_JOB ITEM_:
Copy the lines below exactly as they appear, but leave out the pictures.

_DATA TO USE_:
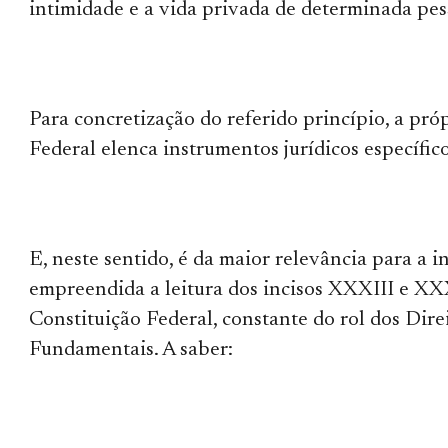
intimidade e a vida privada de determinada pesso
Para concretização do referido princípio, a pró
Federal elenca instrumentos jurídicos específico
E, neste sentido, é da maior relevância para a i
empreendida a leitura dos incisos XXXIII e XXX
Constituição Federal, constante do rol dos Dire
Fundamentais. A saber:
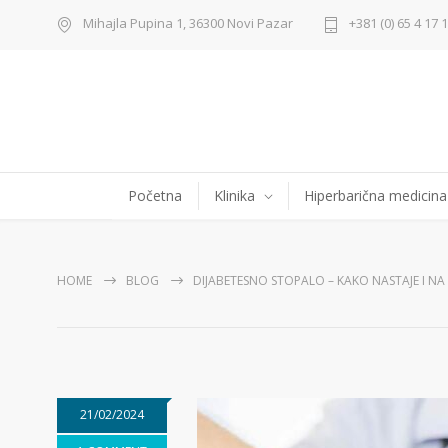
Mihajla Pupina 1, 36300 Novi Pazar
+381 (0) 65 4 17 
Početna
Klinika
Hiperbarična medicina
HOME
BLOG
DIJABETESNO STOPALO – KAKO NASTAJE I NA K
21/02/2024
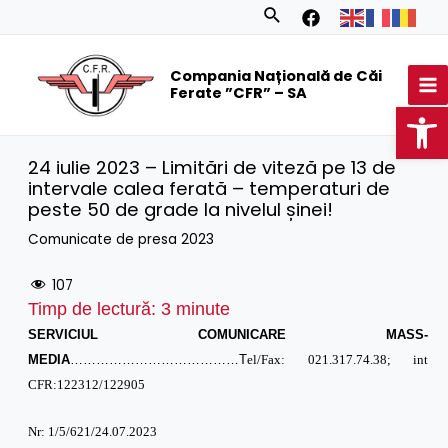
Skip
Search
to
MA
content
Compania Națională de Căi
M
Ferate ”CFR” – SA
Op
24 iulie 2023 – Limitări de viteză pe 13 de
intervale calea ferată – temperaturi de
peste 50 de grade la nivelul șinei!
Comunicate de presa 2023
107
Timp de lectură:
3
minute
SERVICIUL COMUNICARE MASS-
MEDIA
…………………………………T
el/Fax: 021.317.74.38; int
CFR:122312/122905
Nr: 1/5/621/24.07.2023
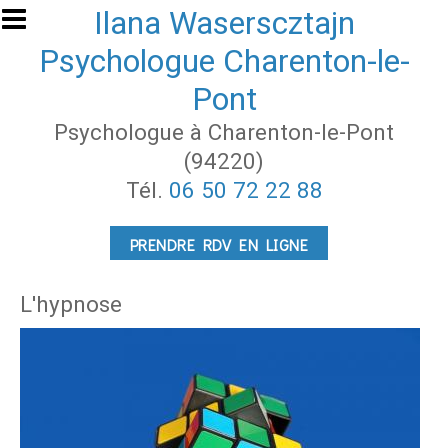
Aller au contenu principal
Ilana Waserscztajn
Psychologue Charenton-le-
Pont
Psychologue à Charenton-le-Pont
(94220)
Tél.
06 50 72 22 88
PRENDRE RDV EN LIGNE
L'hypnose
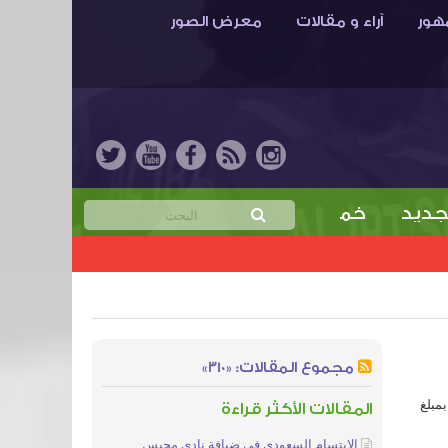
هور
آراء و مقالات
معرض الصور
خمن نتيجة مباراة الابتسام والهدّاية واربح جائزة مقدّ
مجموع المقالات: «310»
بمبلغ
المقالات الأكثر قراءة
الإبتسام السعودي في ضيافة نادي مجيس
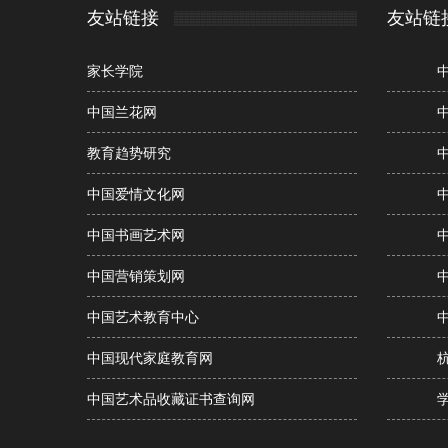
友站链接
友站链
家长学院
中国兰花网
教育趋势研究
中国爱情文化网
中国书画艺术网
中国营销策划网
中国艺术教育中心
中国现代家庭教育网
中国艺术品收藏证书查询网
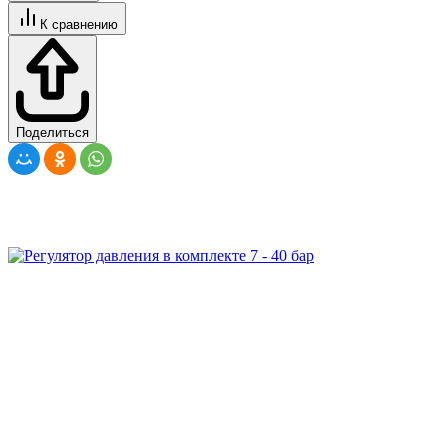
К сравнению
Поделиться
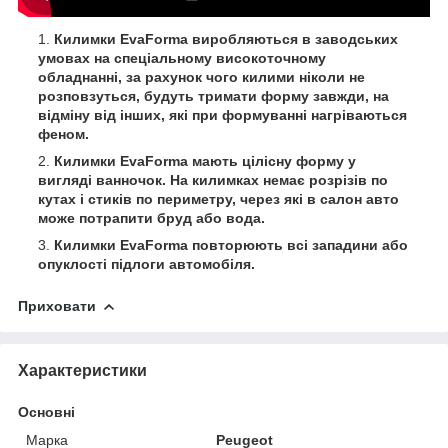
Килимки EvaForma виробляються в заводських
умовах на спеціальному високоточному
обладнанні, за рахунок чого килими ніколи не
розповзуться, будуть тримати форму завжди, на
відміну від інших, які при формуванні нагріваються
феном.
Килимки EvaForma мають цілісну форму у
вигляді ванночок. На килимках немає розрізів по
кутах і стиків по периметру, через які в салон авто
може потрапити бруд або вода.
Килимки EvaForma повторюють всі западини або
опуклості підлоги автомобіля.
Приховати
Характеристики
Основні
Марка
Peugeot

_RESULT OF THE EXERCISE_:
intimidade e a vida privada de determinada pesso
Para concretização do referido princípio, a pró
Federal elenca instrumentos jurídicos específico
E, neste sentido, é da maior relevância para a i
empreendida a leitura dos incisos XXXIII e XXX
Constituição Federal, constante do rol dos Dire
Fundamentais. A saber:
Mihajla Pupina 1, 36300 Novi Pazar
+381 (0) 65 4 17 
Početna
Klinika
Hiperbarična medicina
HOME
BLOG
DIJABETESNO STOPALO – KAKO NASTAJE I NA K
21/02/2024
Skip
Search
to
MA
content
Compania Națională de Căi
M
Ferate ”CFR” – SA
Op
24 iulie 2023 – Limitări de viteză pe 13 de
intervale calea ferată – temperaturi de
peste 50 de grade la nivelul șinei!
Comunicate de presa 2023
107
Timp de lectură:
3
minute
SERVICIUL COMUNICARE MASS-
MEDIA
…………………………………T
el/Fax: 021.317.74.38; int
CFR:122312/122905
Nr: 1/5/621/24.07.2023
Aller au contenu principal
Ilana Waserscztajn
Psychologue Charenton-le-
Pont
Psychologue à Charenton-le-Pont
(94220)
Tél.
06 50 72 22 88
PRENDRE RDV EN LIGNE
L'hypnose
هور
آراء و مقالات
معرض الصور
خمن نتيجة مباراة الابتسام والهدّاية واربح جائزة مقدّ
مجموع المقالات: «310»
بمبلغ
المقالات الأكثر قراءة
الإبتسام السعودي في ضيافة نادي مجيس
友站链接
友站链
家长学院
中国兰花网
教育趋势研究
中国爱情文化网
中国书画艺术网
中国营销策划网
中国艺术教育中心
中国现代家庭教育网
中国艺术品收藏证书查询网
К сравнению
Поделиться
Килимки EvaForma виробляються в заводських
умовах на спеціальному високоточному
обладнанні, за рахунок чого килими ніколи не
розповзуться, будуть тримати форму завжди, на
відміну від інших, які при формуванні нагріваються
феном.
Килимки EvaForma мають цілісну форму у
вигляді ванночок. На килимках немає розрізів по
кутах і стиків по периметру, через які в салон авто
може потрапити бруд або вода.
Килимки EvaForma повторюють всі западини або
опуклості підлоги автомобіля.
Приховати
Характеристики
Основні
Марка
Peugeot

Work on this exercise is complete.